BRIEF.
Copy the listing from its first line up to and including the line containing "v(-55.46, -41.85) *", substituting "skAddPoint" for each occurrence of "skPoint" and leaving everything else unchanged.
(begin)
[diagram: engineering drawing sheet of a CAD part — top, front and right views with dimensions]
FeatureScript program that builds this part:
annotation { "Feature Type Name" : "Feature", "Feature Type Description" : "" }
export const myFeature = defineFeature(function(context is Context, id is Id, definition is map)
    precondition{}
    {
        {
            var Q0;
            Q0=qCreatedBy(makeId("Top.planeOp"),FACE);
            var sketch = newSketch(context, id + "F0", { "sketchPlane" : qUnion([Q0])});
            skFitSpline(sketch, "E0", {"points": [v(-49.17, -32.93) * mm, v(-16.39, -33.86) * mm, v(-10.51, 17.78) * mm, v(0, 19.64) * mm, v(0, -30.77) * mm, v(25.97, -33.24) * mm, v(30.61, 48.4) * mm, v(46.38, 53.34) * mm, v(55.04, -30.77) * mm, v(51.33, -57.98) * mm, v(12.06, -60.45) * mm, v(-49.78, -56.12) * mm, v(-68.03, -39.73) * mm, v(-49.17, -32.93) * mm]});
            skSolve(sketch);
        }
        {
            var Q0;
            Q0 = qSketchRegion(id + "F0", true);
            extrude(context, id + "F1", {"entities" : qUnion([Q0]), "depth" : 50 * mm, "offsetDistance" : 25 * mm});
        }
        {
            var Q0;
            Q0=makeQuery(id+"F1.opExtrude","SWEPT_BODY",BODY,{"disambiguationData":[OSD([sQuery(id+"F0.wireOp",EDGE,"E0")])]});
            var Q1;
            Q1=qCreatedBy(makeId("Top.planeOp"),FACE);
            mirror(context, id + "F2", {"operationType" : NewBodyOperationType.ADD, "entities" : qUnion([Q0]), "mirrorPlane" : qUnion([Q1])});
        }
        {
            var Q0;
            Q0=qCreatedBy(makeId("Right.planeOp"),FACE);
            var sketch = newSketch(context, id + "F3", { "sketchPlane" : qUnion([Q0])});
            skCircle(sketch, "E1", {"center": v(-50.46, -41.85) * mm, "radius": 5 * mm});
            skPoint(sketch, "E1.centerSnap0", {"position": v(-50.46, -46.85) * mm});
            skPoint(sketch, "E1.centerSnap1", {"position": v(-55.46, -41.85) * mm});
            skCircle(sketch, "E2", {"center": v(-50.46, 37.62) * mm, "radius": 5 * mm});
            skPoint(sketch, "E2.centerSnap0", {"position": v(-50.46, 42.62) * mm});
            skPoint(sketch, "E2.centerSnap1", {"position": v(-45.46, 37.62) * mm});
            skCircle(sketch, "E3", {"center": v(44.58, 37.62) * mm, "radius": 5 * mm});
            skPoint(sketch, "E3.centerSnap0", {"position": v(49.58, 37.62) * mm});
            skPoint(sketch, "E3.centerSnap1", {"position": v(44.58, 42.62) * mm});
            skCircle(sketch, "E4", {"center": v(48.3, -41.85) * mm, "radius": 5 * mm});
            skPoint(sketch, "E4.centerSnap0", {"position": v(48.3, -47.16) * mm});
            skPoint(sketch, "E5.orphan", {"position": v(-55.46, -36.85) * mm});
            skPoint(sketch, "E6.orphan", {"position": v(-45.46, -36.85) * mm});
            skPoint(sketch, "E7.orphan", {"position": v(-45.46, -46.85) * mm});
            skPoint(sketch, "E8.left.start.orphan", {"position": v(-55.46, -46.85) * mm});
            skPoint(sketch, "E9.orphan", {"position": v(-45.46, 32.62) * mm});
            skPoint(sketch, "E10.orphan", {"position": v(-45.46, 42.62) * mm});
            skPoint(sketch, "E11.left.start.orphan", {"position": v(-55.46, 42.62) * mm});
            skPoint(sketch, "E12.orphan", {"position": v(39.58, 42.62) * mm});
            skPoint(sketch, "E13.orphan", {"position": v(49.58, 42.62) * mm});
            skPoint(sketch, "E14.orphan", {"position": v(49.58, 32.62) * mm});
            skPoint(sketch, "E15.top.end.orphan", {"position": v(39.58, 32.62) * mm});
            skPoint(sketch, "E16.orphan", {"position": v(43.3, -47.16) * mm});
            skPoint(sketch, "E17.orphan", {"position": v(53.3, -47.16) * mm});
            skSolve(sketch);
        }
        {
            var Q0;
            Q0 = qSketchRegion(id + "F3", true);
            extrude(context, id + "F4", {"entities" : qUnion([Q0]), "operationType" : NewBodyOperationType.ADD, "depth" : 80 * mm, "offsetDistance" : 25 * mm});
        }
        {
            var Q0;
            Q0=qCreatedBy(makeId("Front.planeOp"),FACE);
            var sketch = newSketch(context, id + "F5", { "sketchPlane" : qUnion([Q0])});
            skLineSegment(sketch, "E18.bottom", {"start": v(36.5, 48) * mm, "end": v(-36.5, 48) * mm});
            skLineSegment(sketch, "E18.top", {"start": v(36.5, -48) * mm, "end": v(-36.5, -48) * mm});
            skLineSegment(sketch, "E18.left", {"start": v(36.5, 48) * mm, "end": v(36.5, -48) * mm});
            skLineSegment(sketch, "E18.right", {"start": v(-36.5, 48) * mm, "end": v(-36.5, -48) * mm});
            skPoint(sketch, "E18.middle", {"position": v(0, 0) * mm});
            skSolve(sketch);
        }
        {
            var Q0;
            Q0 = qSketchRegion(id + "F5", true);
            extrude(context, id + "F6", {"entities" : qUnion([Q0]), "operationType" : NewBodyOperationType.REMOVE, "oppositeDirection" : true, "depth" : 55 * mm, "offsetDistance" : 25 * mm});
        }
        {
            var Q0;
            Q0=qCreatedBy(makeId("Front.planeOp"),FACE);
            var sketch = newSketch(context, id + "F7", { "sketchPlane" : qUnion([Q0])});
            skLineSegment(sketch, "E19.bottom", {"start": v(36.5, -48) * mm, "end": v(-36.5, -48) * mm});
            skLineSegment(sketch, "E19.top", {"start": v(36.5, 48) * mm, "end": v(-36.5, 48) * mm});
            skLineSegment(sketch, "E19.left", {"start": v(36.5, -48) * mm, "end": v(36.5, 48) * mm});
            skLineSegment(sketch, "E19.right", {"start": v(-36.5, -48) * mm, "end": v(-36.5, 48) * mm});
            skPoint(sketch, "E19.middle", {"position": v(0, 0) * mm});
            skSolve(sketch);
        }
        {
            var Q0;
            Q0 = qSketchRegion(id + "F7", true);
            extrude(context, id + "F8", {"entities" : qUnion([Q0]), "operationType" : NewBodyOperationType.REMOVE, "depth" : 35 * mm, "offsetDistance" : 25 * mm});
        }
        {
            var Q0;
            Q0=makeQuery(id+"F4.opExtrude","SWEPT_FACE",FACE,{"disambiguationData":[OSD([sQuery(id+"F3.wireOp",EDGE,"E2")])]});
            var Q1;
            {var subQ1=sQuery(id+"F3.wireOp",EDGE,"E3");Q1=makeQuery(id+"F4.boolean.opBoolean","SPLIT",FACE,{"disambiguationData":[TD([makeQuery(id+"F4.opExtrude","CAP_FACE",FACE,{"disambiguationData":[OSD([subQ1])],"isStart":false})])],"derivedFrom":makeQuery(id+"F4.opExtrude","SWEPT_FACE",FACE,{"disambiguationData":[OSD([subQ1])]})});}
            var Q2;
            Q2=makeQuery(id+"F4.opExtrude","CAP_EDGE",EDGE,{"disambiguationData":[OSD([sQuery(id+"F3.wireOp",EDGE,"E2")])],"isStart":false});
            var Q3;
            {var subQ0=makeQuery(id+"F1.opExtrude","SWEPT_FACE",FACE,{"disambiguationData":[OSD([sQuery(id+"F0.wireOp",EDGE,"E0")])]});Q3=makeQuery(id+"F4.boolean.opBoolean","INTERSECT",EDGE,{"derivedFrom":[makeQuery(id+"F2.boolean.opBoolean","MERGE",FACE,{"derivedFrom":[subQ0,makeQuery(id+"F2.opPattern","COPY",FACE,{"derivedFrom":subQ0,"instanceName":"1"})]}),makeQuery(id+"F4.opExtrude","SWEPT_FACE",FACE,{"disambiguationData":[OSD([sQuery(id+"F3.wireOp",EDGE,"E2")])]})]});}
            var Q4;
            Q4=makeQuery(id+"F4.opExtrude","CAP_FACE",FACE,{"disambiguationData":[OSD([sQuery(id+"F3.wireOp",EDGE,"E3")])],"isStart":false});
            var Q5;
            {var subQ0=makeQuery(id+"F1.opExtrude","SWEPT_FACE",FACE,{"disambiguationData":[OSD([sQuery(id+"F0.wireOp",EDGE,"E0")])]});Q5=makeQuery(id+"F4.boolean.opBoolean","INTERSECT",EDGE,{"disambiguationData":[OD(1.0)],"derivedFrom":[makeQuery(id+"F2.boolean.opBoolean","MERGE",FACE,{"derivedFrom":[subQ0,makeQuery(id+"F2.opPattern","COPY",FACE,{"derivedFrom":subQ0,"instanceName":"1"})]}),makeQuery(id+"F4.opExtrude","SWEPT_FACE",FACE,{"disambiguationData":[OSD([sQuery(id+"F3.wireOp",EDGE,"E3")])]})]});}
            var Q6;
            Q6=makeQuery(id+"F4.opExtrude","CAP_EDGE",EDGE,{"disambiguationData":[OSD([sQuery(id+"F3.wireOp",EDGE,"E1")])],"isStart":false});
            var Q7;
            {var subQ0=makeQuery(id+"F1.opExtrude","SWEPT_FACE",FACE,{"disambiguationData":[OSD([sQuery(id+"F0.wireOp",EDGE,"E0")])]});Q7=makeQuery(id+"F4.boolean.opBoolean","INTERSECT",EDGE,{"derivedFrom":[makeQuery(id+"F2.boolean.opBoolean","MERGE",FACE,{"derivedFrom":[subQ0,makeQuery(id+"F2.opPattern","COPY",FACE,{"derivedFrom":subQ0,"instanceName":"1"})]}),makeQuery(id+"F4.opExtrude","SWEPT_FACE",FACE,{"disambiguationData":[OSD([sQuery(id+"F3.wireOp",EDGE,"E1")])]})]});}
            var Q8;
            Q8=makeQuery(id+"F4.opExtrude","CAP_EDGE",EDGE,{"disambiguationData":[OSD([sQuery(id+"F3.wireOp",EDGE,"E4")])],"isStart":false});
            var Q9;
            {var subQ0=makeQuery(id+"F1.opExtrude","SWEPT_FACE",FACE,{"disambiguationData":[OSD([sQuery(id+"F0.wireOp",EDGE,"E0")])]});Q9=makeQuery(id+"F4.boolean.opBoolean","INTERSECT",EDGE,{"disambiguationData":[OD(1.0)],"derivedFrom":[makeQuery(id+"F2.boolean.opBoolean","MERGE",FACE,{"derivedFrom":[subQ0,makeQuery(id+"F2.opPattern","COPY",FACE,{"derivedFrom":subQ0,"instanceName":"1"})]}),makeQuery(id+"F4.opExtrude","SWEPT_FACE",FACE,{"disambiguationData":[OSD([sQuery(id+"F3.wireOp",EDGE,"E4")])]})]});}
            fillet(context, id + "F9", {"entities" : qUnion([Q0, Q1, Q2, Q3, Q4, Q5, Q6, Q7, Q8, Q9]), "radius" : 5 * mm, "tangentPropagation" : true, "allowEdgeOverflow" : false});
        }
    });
(end)
CORRECT OUTPUT.
[diagram: engineering drawing sheet of a CAD part — top, front and right views with dimensions]
FeatureScript program that builds this part:
annotation { "Feature Type Name" : "Feature", "Feature Type Description" : "" }
export const myFeature = defineFeature(function(context is Context, id is Id, definition is map)
    precondition{}
    {
        {
            var Q0;
            Q0=qCreatedBy(makeId("Top.planeOp"),FACE);
            var sketch = newSketch(context, id + "F0", { "sketchPlane" : qUnion([Q0])});
            skFitSpline(sketch, "E0", {"points": [v(-49.17, -32.93) * mm, v(-16.39, -33.86) * mm, v(-10.51, 17.78) * mm, v(0, 19.64) * mm, v(0, -30.77) * mm, v(25.97, -33.24) * mm, v(30.61, 48.4) * mm, v(46.38, 53.34) * mm, v(55.04, -30.77) * mm, v(51.33, -57.98) * mm, v(12.06, -60.45) * mm, v(-49.78, -56.12) * mm, v(-68.03, -39.73) * mm, v(-49.17, -32.93) * mm]});
            skSolve(sketch);
        }
        {
            var Q0;
            Q0 = qSketchRegion(id + "F0", true);
            extrude(context, id + "F1", {"entities" : qUnion([Q0]), "depth" : 50 * mm, "offsetDistance" : 25 * mm});
        }
        {
            var Q0;
            Q0=makeQuery(id+"F1.opExtrude","SWEPT_BODY",BODY,{"disambiguationData":[OSD([sQuery(id+"F0.wireOp",EDGE,"E0")])]});
            var Q1;
            Q1=qCreatedBy(makeId("Top.planeOp"),FACE);
            mirror(context, id + "F2", {"operationType" : NewBodyOperationType.ADD, "entities" : qUnion([Q0]), "mirrorPlane" : qUnion([Q1])});
        }
        {
            var Q0;
            Q0=qCreatedBy(makeId("Right.planeOp"),FACE);
            var sketch = newSketch(context, id + "F3", { "sketchPlane" : qUnion([Q0])});
            skCircle(sketch, "E1", {"center": v(-50.46, -41.85) * mm, "radius": 5 * mm});
            skAddPoint(sketch, "E1.centerSnap0", {"position": v(-50.46, -46.85) * mm});
            skAddPoint(sketch, "E1.centerSnap1", {"position": v(-55.46, -41.85) * mm});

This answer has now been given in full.